# How to find your dog in the night



## Dee72 (Dec 31, 2013)

like a UFO skimming the ground


----------



## solefald (May 16, 2013)

We use one of these: http://www.amazon.com/Nite-Ize-NND-...UTF8&qid=1390966392&sr=8-1&keywords=nite+dawg

It can blink or light up solid. Pretty good quality for $13, but still leaves more to be desired.
A little demo: http://instagram.com/p/gMU1uSx-Sm/

A friend of mine picked up one of these: http://www.auroralites.com/lighted_dog_collars.asp
$80 is definitely waaaaaay too much for this, considering that some dude makes them in his garage, takes over a month to make it and the quality of his work sucks. However, I reverse engineered it, sourced the parts and going to make a few prototypes. Perhaps I will make something cheaper/better quality.


----------



## SuperV (Oct 18, 2011)

I use the NightIze one that Solefald posted a link up to. They work pretty well, but chew through batteries pretty fast, but to be fair I use it a lot this time of year, since the morning and evening walks are in the dark. Very pleased with the it.

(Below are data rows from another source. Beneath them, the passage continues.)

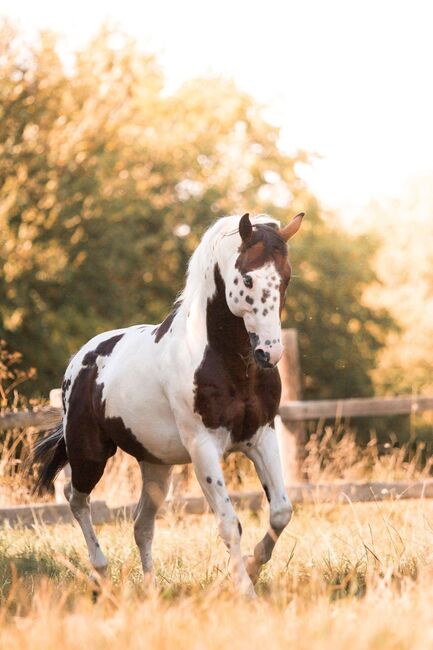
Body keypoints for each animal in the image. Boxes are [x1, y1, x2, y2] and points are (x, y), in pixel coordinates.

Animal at [32, 210, 304, 596]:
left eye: (286, 277)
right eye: (248, 278)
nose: (270, 352)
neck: (224, 362)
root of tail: (79, 361)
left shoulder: (261, 437)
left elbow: (281, 511)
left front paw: (252, 570)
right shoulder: (203, 447)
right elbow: (228, 522)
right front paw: (245, 591)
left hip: (156, 467)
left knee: (141, 524)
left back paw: (151, 590)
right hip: (90, 454)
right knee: (76, 498)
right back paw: (101, 573)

I also wrapped a piece of electrical tape around the light portion so it doesn't fall out (I had that happen once).

Nate


----------



## Canadian Expy (Feb 27, 2013)

solefald said:


> We use one of these: http://www.amazon.com/Nite-Ize-NND-...UTF8&qid=1390966392&sr=8-1&keywords=nite+dawg
> 
> It can blink or light up solid. Pretty good quality for $13, but still leaves more to be desired.
> A little demo: http://instagram.com/p/gMU1uSx-Sm/
> ...


Aspen got one of these collars for Christmas from my father, who complained that he could never see the dog when taking him outside at night in his backyard or at the cottage. So far I love this collar! I can't comment on the battery length, as ours hasn't run out, but it is nice to be able to easily see the dog in the dark. It is quite funny to see a bright red arc bouncing around in the darkness ;D If only skunks and other undesirable critters wore the same thing....


----------



## Dee72 (Dec 31, 2013)

one I have is rechargeable.


----------